Lewis and colleagues analyzed the treatment of 237,225 coronary artery disease patients in 472 hospitals before and after the facilities implemented the AHA’s Get With The Guidelines quality improvement initiative.

From 2002 to 2007, the average adherence to quality measures in the program increased from 87.1 percent to 97.7 percent for patients younger than 75 years and from 83 percent to 95.1 percent in those 75 years and older, the researchers said.

They found that gender data showed the average adherence to the guidelines increased from 86.5 percent to 97.4 percent in men and 84.8 percent to 96.2 percent in women.

"Specifically, we found that the gender gaps in care were more related to women younger than 75 years," said Lewis, who is also associate professor of medicine at Case Western Reserve University in Cleveland. "Elderly women were treated similarly to men. That trend continued over the study period and the gap narrowed to the point that it was clinically insignificant at the end of the study."

The results help to confirm that evidence-based quality improvement processes work, said Clyde W. Yancy, MD, AHA president and medical director at Baylor Heart and Vascular Institute in Dallas, Texas.

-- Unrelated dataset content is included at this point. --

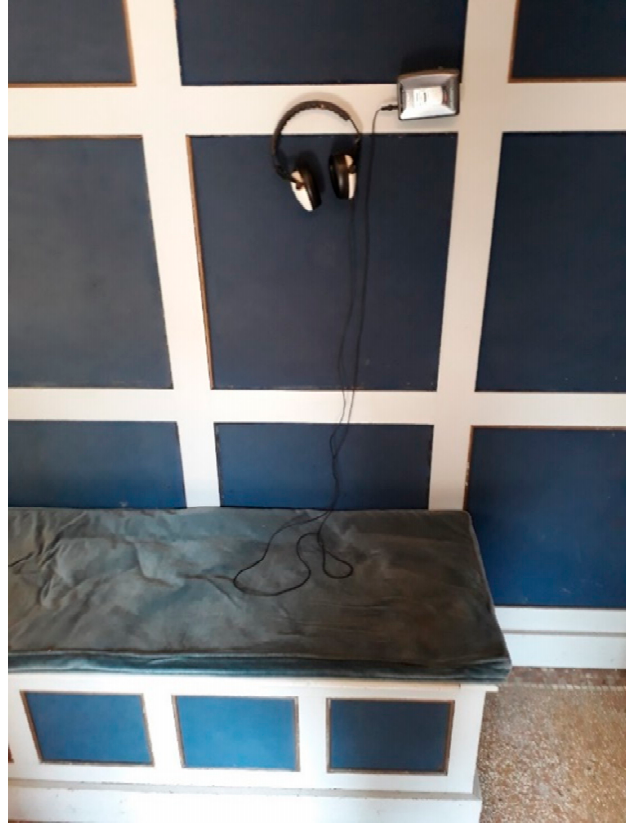
Figure 2. Installation at the Parcours d’artistes de Cointe, Liege, 20 May 2018 © Elsa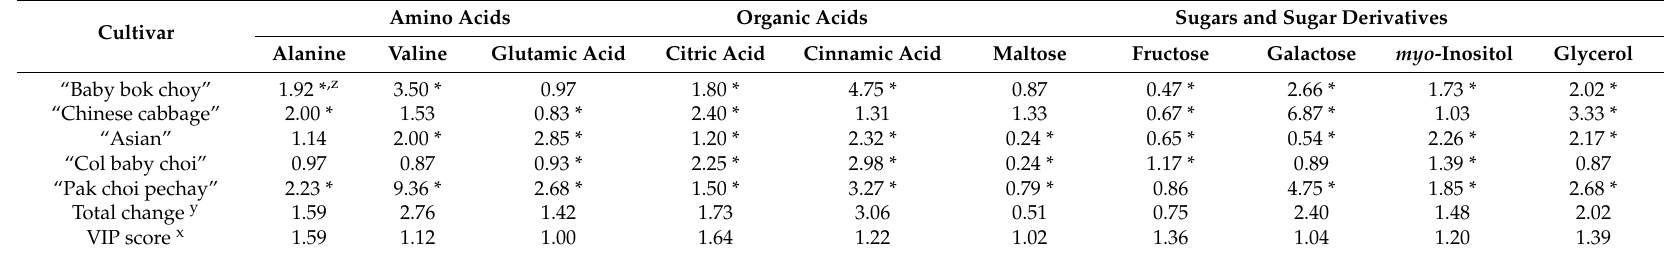
Table 2. Fold change of primary metabolites in MeJA-treated pak choi compared to control pak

"At the start of the study, before Get With The Guidelines was in place, there was clear evidence of differences, based on gender and age, in the adequacy and quality of care for patients that presented with acute coronary syndrome," Yancy said. "The application of the quality improvement process improved outcomes for all patients — young and elderly; male and female."

While this study did not measure outcomes, Yancy said it is reasonable to conclude that the sometimes dramatic improvements in guideline compliance in the care of coronary artery disease patients could lead to improved outcomes, including saved lives.

A limitation to the study is that it showed only what happens within the Get With The Guidelines program and was not randomized to compare hospitals in that specific initiative to hospitals that were not, Lewis said.